Elly Bangs’ Unity is a novel dealing with I, a cyberpunk of possibly post cyberpunk world. There are cybernetic enhancements, data uploads, terrifying weapons and a variety of other problems. One of the greatest threats in this society is nanotechnology, already seen as an apocalyptic risk. Indeed as the story opens, a war seems very near, one of a string of apocolypses.
There are about four points of view that dominate the text of Unity, although given the concepts of gestalt consciousness and technological advancement, even that is somewhat questionable.
I, Danae, Alexei, and Borrower represent the primary point of vies in this particular volume.
I is an unusual figure, one whom represents some degree of disconnect, very clear memories from varied times and places which do not always clearly matchup. What exactly this point of view is becomes clear as the narrative progresses, and it is one of two very interesting choices made in the use of first person point of view.
Danae is the second the reader will meet, in a quick move. There is some discussion going on between Danae and another viewpoint character Naoto in which many details of the situation are framed, including Danae’s need to be smuggled out of the area, a place called Bloom City. There is clearly something beyond the normal about the young woman, from a very strange set of ethics to a mission to go home while sure she cannot ever be welcome.
Naoto is a young man very much in live with Danae, whom knows more about her than many do while also clearly not even beginning to understand the exact nature of what he knows. He is an artist, a frustrated pluralist in a somewhat closed habitat, and for all the excuses he makes Danae is clearly his world. While not given his own point of views sections, the depiction of him from an opponent of other characters is fairly uniform.
Alexei is a hardened soldier, a former child soldier. He also has a death wish, performing mercenary duties in a strange effort to die. He is businesslike, loyal, and has an associate on comms trying to help. He is also the figure Danae hires to help her out of Bloom city and instead towards her old home in a place in what we now think of as Arizona.
One point of view comes from the Borrower, and it is without a doubt the other extremely unusual point of view. The initial appearance gives the reader an understanding that this is an outsider of some sort, and as the section it seems like it will be a relatively short one. This figure is looking forward to being allowed to die, and is clearly working very hard to hunt someone down. The way that later sections follow this point of view is most unusual, and allows a forking if the ideas from Danae’s life and I’s point of view.
This volume is pitched as friendly to queer audiences and readers.
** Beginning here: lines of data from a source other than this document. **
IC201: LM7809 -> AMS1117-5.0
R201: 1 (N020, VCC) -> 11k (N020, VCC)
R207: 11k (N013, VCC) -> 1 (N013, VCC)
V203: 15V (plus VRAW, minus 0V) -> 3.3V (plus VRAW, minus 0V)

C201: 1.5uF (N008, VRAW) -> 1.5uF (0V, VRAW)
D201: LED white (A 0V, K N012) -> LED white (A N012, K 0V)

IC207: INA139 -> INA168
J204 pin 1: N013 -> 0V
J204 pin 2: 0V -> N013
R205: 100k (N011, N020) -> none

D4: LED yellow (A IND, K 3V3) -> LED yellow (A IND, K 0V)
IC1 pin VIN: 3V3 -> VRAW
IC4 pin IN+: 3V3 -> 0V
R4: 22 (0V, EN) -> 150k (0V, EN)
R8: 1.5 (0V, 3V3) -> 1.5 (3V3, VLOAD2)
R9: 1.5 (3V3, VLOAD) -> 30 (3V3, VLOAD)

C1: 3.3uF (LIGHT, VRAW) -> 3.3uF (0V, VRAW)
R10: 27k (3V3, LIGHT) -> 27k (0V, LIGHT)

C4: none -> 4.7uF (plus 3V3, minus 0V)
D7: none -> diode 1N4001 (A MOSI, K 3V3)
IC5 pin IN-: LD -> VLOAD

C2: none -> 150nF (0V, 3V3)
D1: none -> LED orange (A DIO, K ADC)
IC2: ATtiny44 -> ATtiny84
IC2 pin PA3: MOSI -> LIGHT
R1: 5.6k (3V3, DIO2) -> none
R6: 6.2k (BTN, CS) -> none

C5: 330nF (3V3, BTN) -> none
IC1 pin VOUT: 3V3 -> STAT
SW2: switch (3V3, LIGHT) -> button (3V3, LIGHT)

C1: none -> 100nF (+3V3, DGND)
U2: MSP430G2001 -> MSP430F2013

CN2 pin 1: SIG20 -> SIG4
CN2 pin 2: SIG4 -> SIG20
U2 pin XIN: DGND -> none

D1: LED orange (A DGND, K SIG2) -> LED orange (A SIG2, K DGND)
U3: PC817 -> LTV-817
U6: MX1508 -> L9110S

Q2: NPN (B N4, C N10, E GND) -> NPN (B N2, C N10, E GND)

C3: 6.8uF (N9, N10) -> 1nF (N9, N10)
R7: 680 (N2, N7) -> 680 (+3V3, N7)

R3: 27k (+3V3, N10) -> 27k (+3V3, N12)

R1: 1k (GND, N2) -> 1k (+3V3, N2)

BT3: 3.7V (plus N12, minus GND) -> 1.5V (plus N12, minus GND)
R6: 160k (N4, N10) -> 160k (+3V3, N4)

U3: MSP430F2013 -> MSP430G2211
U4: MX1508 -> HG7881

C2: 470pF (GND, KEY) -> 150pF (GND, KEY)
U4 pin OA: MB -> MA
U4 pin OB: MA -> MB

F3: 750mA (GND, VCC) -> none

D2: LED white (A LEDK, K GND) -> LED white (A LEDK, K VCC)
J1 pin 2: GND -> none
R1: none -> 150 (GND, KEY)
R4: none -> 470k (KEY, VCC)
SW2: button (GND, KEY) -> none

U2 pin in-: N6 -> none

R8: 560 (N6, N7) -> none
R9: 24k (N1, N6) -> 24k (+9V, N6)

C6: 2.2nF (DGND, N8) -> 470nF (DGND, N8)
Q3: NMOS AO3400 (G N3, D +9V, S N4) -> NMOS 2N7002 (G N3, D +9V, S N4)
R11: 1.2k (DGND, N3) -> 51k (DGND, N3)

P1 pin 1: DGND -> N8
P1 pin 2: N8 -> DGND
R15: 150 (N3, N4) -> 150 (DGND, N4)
While such bigotry is depicted as negative, the discussions of gender diversity are relatively brief, do when they appear they are of course interest and inclusive. Further, the romantic relationships which appear are heterosexual. They are well depicted, however it is an odd thing in a book pitched in this fashion.
Elly Bangs’ Unity is a fascinating little novel, filled with unexpected turns and twists to a set of concepts that are extremely familiar to a scifi reader. The concepts explored here have been touched on before, however the writer’s style does a great deal to remind the reader that individual point of view is important, even when combined with others.